### Your objective
Reproduce every line of the records below verbatim, preserving their order, spelling, and punctuation.
--------
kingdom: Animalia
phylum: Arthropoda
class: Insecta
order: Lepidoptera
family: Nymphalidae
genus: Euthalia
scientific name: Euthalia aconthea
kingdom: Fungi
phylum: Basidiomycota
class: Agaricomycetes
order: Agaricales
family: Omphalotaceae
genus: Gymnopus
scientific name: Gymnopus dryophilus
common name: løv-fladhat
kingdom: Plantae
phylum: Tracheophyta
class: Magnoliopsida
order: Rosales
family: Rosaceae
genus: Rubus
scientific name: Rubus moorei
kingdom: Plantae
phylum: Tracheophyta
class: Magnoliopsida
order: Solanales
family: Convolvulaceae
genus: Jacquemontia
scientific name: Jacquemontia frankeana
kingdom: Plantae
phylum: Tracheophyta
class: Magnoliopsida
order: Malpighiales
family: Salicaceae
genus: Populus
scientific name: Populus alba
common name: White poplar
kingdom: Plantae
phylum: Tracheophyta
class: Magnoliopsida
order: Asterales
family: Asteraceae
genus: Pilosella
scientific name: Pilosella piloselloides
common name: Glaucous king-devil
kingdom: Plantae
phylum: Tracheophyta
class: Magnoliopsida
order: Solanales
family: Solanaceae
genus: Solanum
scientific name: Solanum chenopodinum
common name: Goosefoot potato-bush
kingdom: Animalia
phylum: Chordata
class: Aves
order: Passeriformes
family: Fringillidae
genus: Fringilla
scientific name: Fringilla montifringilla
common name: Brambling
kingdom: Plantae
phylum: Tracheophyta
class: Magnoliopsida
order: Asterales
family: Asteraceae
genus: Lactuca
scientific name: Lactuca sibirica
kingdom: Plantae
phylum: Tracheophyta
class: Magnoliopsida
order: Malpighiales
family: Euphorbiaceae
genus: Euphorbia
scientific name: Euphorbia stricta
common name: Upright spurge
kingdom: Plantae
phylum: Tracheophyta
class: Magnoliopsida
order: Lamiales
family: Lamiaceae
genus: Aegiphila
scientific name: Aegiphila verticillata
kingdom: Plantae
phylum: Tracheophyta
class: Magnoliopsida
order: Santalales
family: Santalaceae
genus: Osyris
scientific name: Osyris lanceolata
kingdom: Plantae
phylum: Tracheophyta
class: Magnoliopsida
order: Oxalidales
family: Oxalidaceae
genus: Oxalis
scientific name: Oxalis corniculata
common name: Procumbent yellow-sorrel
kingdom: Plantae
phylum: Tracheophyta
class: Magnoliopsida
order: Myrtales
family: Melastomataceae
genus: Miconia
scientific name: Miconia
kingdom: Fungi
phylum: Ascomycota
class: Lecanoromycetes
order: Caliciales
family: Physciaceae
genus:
--------
### Worked answer
kingdom: Animalia
phylum: Arthropoda
class: Insecta
order: Lepidoptera
family: Nymphalidae
genus: Euthalia
scientific name: Euthalia aconthea
kingdom: Fungi
phylum: Basidiomycota
class: Agaricomycetes
order: Agaricales
family: Omphalotaceae
genus: Gymnopus
scientific name: Gymnopus dryophilus
common name: løv-fladhat
kingdom: Plantae
phylum: Tracheophyta
class: Magnoliopsida
order: Rosales
family: Rosaceae
genus: Rubus
scientific name: Rubus moorei
kingdom: Plantae
phylum: Tracheophyta
class: Magnoliopsida
order: Solanales
family: Convolvulaceae
genus: Jacquemontia
scientific name: Jacquemontia frankeana
kingdom: Plantae
phylum: Tracheophyta
class: Magnoliopsida
order: Malpighiales
family: Salicaceae
genus: Populus
scientific name: Populus alba
common name: White poplar
kingdom: Plantae
phylum: Tracheophyta
class: Magnoliopsida
order: Asterales
family: Asteraceae
genus: Pilosella
scientific name: Pilosella piloselloides
common name: Glaucous king-devil
kingdom: Plantae
phylum: Tracheophyta
class: Magnoliopsida
order: Solanales
family: Solanaceae
genus: Solanum
scientific name: Solanum chenopodinum
common name: Goosefoot potato-bush
kingdom: Animalia
phylum: Chordata
class: Aves
order: Passeriformes
family: Fringillidae
genus: Fringilla
scientific name: Fringilla montifringilla
common name: Brambling
kingdom: Plantae
phylum: Tracheophyta
class: Magnoliopsida
order: Asterales
family: Asteraceae
genus: Lactuca
scientific name: Lactuca sibirica
kingdom: Plantae
phylum: Tracheophyta
class: Magnoliopsida
order: Malpighiales
family: Euphorbiaceae
genus: Euphorbia
scientific name: Euphorbia stricta
common name: Upright spurge
kingdom: Plantae
phylum: Tracheophyta
class: Magnoliopsida
order: Lamiales
family: Lamiaceae
genus: Aegiphila
scientific name: Aegiphila verticillata
kingdom: Plantae
phylum: Tracheophyta
class: Magnoliopsida
order: Santalales
family: Santalaceae
genus: Osyris
scientific name: Osyris lanceolata
kingdom: Plantae
phylum: Tracheophyta
class: Magnoliopsida
order: Oxalidales
family: Oxalidaceae
genus: Oxalis
scientific name: Oxalis corniculata
common name: Procumbent yellow-sorrel
kingdom: Plantae
phylum: Tracheophyta
class: Magnoliopsida
order: Myrtales
family: Melastomataceae
genus: Miconia
scientific name: Miconia
kingdom: Fungi
phylum: Ascomycota
class: Lecanoromycetes
order: Caliciales
family: Physciaceae
genus:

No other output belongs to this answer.